What you should do:
Below are entries. Copy exactly the lines running from the line that holds "The group has" to the line that holds "MENA FCCG will play", with both ends included.

Extracted data:
● ● ● ●

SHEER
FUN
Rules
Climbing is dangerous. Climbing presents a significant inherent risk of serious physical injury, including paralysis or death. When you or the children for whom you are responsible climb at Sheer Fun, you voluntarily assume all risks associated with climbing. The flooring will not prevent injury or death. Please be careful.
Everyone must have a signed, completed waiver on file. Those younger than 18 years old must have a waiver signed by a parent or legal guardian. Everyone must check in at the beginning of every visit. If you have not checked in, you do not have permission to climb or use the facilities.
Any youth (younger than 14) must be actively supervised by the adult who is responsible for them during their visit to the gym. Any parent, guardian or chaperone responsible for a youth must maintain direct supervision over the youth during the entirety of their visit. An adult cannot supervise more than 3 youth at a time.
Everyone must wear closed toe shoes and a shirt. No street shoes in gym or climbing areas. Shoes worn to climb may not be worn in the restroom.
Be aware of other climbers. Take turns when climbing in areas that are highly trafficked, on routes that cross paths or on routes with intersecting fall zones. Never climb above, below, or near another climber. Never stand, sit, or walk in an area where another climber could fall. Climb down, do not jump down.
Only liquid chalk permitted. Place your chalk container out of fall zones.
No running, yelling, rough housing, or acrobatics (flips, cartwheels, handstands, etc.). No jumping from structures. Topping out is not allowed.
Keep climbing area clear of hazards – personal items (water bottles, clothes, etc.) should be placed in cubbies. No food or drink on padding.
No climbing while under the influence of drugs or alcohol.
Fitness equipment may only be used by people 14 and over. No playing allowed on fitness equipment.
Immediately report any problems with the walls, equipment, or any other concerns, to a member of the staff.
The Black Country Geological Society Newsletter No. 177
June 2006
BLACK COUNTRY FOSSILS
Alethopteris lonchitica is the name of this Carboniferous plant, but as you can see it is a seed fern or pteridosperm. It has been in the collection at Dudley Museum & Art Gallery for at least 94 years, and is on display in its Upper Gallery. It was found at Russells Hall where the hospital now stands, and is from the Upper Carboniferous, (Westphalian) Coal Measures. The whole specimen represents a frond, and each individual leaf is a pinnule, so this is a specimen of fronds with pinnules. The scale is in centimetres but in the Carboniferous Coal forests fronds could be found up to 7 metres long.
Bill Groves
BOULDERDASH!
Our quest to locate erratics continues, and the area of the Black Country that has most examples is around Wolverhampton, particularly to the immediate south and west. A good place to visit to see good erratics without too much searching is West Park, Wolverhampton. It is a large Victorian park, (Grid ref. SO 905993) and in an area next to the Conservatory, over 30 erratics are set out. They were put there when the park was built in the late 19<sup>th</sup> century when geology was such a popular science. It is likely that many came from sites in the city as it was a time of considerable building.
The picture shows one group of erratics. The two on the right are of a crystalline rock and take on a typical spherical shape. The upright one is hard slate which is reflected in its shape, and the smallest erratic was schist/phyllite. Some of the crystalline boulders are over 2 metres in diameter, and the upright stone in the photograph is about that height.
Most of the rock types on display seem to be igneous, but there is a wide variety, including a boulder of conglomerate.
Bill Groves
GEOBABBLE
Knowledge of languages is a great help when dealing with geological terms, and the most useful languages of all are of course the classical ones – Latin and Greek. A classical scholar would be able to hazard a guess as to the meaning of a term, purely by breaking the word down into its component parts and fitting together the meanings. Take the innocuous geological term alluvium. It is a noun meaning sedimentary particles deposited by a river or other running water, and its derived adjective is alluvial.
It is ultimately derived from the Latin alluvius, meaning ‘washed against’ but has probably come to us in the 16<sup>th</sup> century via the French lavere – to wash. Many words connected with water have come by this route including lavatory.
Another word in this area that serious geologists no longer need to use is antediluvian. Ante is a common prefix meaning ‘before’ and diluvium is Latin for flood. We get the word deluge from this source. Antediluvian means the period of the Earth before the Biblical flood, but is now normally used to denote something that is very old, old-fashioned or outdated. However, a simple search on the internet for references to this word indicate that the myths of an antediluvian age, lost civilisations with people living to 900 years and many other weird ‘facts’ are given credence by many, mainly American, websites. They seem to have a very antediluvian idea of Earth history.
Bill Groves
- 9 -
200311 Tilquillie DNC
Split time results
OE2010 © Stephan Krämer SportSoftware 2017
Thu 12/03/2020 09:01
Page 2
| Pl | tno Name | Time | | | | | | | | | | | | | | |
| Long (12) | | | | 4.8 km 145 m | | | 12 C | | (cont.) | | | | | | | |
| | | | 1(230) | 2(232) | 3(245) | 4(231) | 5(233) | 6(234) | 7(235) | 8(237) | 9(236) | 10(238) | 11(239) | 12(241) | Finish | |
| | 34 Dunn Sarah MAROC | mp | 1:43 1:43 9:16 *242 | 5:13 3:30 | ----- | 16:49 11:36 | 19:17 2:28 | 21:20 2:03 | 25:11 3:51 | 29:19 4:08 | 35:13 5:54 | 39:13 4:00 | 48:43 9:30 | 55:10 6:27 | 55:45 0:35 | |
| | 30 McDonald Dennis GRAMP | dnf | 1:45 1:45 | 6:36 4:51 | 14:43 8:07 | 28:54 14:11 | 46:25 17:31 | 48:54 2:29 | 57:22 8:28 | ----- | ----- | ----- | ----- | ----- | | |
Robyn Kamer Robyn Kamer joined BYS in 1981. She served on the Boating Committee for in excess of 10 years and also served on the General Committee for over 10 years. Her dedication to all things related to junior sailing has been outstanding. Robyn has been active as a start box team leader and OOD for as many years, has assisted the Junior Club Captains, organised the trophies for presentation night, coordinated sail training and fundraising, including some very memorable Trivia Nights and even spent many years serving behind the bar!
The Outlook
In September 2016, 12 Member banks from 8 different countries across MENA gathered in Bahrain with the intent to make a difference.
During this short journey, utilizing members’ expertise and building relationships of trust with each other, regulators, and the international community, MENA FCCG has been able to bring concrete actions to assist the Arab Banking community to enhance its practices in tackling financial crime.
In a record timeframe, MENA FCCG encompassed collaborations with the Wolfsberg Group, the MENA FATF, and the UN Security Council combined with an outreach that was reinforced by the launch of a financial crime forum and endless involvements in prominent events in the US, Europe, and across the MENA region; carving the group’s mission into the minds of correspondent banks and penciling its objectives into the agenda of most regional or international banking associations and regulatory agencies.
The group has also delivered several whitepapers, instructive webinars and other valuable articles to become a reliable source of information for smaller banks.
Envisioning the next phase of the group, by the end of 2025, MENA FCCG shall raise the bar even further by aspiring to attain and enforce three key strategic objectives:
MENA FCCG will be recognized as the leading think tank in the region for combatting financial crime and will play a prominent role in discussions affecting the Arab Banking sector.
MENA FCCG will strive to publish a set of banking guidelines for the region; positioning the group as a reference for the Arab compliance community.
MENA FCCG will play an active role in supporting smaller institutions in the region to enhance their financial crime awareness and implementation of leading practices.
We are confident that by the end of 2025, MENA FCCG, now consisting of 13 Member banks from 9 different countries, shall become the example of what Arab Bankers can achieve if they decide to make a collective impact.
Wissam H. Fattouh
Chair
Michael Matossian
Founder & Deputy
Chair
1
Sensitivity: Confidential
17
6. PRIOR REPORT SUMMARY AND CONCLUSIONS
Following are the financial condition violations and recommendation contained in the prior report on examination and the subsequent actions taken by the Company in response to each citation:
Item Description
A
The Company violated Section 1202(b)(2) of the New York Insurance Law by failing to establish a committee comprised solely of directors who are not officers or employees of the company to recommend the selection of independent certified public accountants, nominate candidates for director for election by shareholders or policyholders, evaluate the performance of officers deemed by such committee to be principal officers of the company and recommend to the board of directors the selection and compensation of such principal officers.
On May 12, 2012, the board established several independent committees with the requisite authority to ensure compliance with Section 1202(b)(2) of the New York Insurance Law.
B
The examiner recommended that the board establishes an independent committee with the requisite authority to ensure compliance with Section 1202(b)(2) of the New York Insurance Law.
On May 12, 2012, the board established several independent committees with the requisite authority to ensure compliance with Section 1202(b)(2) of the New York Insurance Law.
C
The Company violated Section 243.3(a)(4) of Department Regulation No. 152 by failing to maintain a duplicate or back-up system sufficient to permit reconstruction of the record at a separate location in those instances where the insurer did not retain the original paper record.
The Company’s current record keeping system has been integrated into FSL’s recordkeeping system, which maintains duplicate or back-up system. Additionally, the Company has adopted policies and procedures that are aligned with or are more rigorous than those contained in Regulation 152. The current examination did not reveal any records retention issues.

● ● ● ●

Response for this exercise:
The group has also delivered several whitepapers, instructive webinars and other valuable articles to become a reliable source of information for smaller banks.
Envisioning the next phase of the group, by the end of 2025, MENA FCCG shall raise the bar even further by aspiring to attain and enforce three key strategic objectives:
MENA FCCG will be recognized as the leading think tank in the region for combatting financial crime and will play a prominent role in discussions affecting the Arab Banking sector.
MENA FCCG will strive to publish a set of banking guidelines for the region; positioning the group as a reference for the Arab compliance community.
MENA FCCG will play an active role in supporting smaller institutions in the region to enhance their financial crime awareness and implementation of leading practices.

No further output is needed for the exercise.